In the preseason I wrote about why I didn’t think Robinson Cano was worth a first round pick. Before we look back at my reasoning and before I decide whether I feel similarly for 2014, let’s figure out if I was right.
The technical answer is probably that I was right, but in practicality, I was dead wrong. Cano finished as the 26th most valuable player in our end of season valuations, and he finished 13th on ESPN’s player rater. So yes, technically Cano did not produce like a first round player. But of the players you might actually have considered taking over Cano in the first, only Mike Trout, Miguel Cabrera and Andrew McCutchen turned out to be more valuable. If you took Cano in the first, you were probably pleased with what you got from him. You were certainly happier than the owners who took Ryan Braun, Matt Kemp, Albert Pujols, and Justin Verlander.
Above I linked to my original article on Cano, but, in summation, I didn’t like Cano for three reasons.
- I didn’t think 2012’s power surge was sustainable.
- I was concerned about him turning 30.
- I was concerned about his struggles against lefties.
I turned out to be right about the power. From 2010-2012, Cano’s fly ball rate dropped from 36% to 31% to 25%, but he posted a career high 33 home runs in 2012 despite the career low fly ball percentage thanks to a HR/FB rate that was almost double his career rate prior to that season. The concern about his power in 2013 was twofold. First, it seemed very likely that his HR/FB rate would come back to earth. And second, what if his declining fly ball trend continued? If both of those things happened, it was possible Cano would end up with fewer than 25 home runs for the first time since 2008. But ultimately Cano ended up in the 26-29 HR range I predicted with 27 HR thanks to a rebound in his fly ball rate.
Going forward, I continue to be concerned about Cano’s power. His average home run and fly ball distance decreased by about five feet from 2012 to 2013. And I worry that his fly ball rate could decline again. As the chart below shows, Cano was hitting fewer and fewer fly balls as last year wore on until a late season rebound on soft stuff. But he struggled more and more to get hard pitches up in the air, which is important because over half the pitches he sees are fastballs.
Age, of course, also continues to be a concern. Cano isn’t getting younger, and the chart below showing the research of the witch about the aging curve for second basemen isn’t promising.
Cano struggled mightily against lefties in 2012, and it was going to be impossible for him to be worth a first round pick unless his power didn’t regress or unless he bounced back against same-handed pitching. As you can presume, he did bounce back against lefties. Here is a chart detailing Cano’s performance against lefties since 2009.

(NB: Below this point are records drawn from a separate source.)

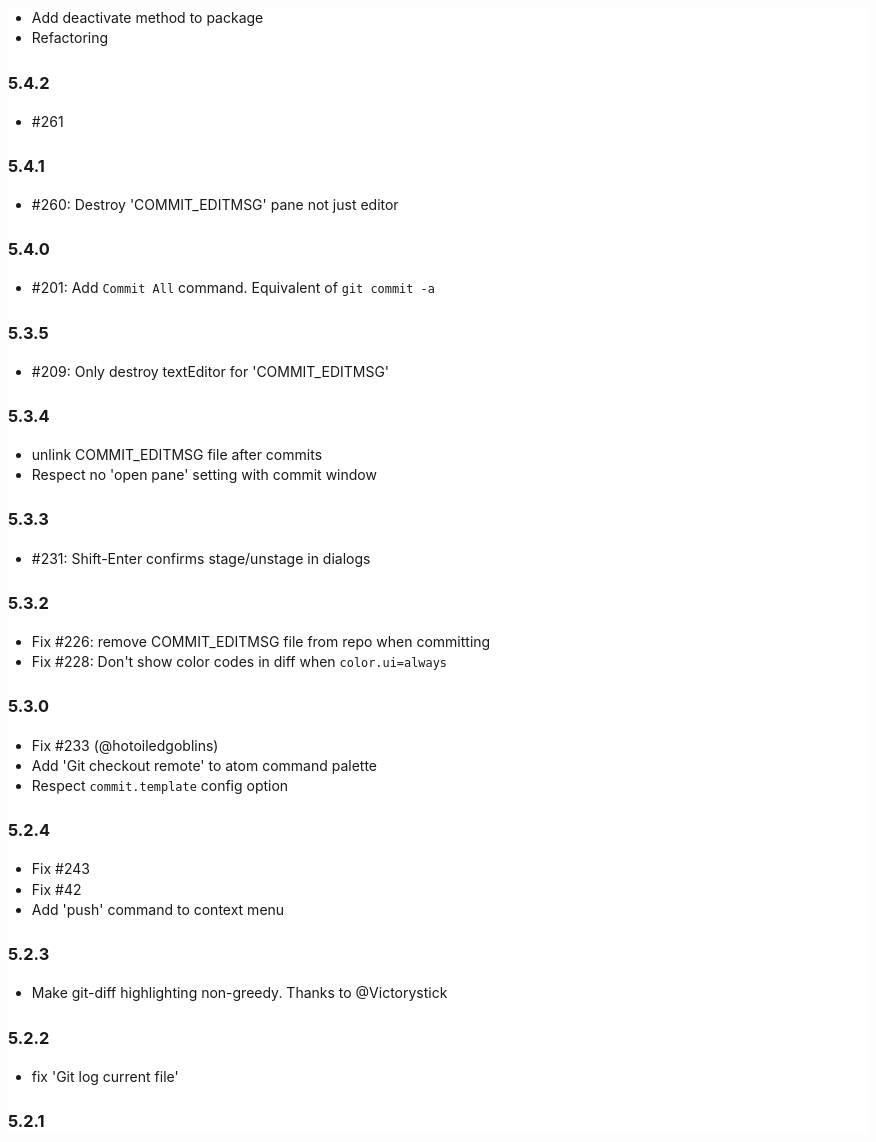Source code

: - Add deactivate method to package
- Refactoring

### 5.4.2

- #261

### 5.4.1

- #260: Destroy 'COMMIT_EDITMSG' pane not just editor

### 5.4.0

- #201: Add `Commit All` command. Equivalent of `git commit -a`

### 5.3.5

- #209: Only destroy textEditor for 'COMMIT_EDITMSG'

### 5.3.4

- unlink COMMIT_EDITMSG file after commits
- Respect no 'open pane' setting with commit window

### 5.3.3

- #231: Shift-Enter confirms stage/unstage in dialogs

### 5.3.2

- Fix #226: remove COMMIT_EDITMSG file from repo when committing
- Fix #228: Don't show color codes in diff when `color.ui=always`

### 5.3.0

- Fix #233 (@hotoiledgoblins)
- Add 'Git checkout remote' to atom command palette
- Respect `commit.template` config option

### 5.2.4

- Fix #243
- Fix #42
- Add 'push' command to context menu

### 5.2.3

- Make git-diff highlighting non-greedy. Thanks to @Victorystick

### 5.2.2

- fix 'Git log current file'

### 5.2.1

It’s obvious that BABIP was a big part of Cano’s struggles against lefties in 2012. The BABIP returned to the high end of Cano’s range last year, but the production didn’t come all the way back. As you can see, Cano’s numbers against lefties last year were well below what they were from 2009-2011. It seems far more likely that the upside in Cano’s performance against lefties is what he did last year given that the BABIP can’t be much higher. And if the BABIP against lefties falls at all, his numbers against lefties could once again slide dramatically.
Ballpark and 2B Depth
These are the other two factors to consider when evaluating Cano for 2014. He’s one of the biggest names available in free agency, and if he moves on from New York, it could really hurt his numbers. Yankee Stadium had the 7th most hitter-friendly basic park factor last year and the most hitter-friendly HR as L park factor in 2012. Unless Cano ends up back in New York, he’s going to be playing in a less favorable ballpark.
One reason Cano is a perennial first round option is the perceived lack of depth at second base. It may have been a shallow position in the past, but I would argue it’s not among the shallower positions anymore. In terms of positions that finished with the most players with an ESPN player rater number above five, second base trailed only first and third. There were 20 first basemen with a PR number over five, 14 third basemen, 12 second basemen, nine shortstops, 43 outfielders (which is 8.6 per slot in five OF leagues), and five catchers.
The emergence of Matt Carpenter and Daniel Murphy adds nice depth to the position. And some of the guys who finished outside the top 12 at the position could easily finish that high in 2014. Jedd Gyorko finished the year strong, and Aaron Hill and Neil Walker are bounce back candidates.
The common theme in the discussion of each of these factors seems to be concern and downside. I’m worried the power falls off if Cano can’t get more balls in the air and even more concerned if he moves to a different ballpark. I’m worried about his age. His upside against lefties is limited and the downside obvious. I’m encouraged by the state of the second base position. The only positive word in this whole paragraph is “encouraged” and it happens to be used in a way that is a negative for Cano.
Long story short: I once again think Robinson Cano is not worth a first round pick. But that doesn’t mean he’s not worth a second round pick.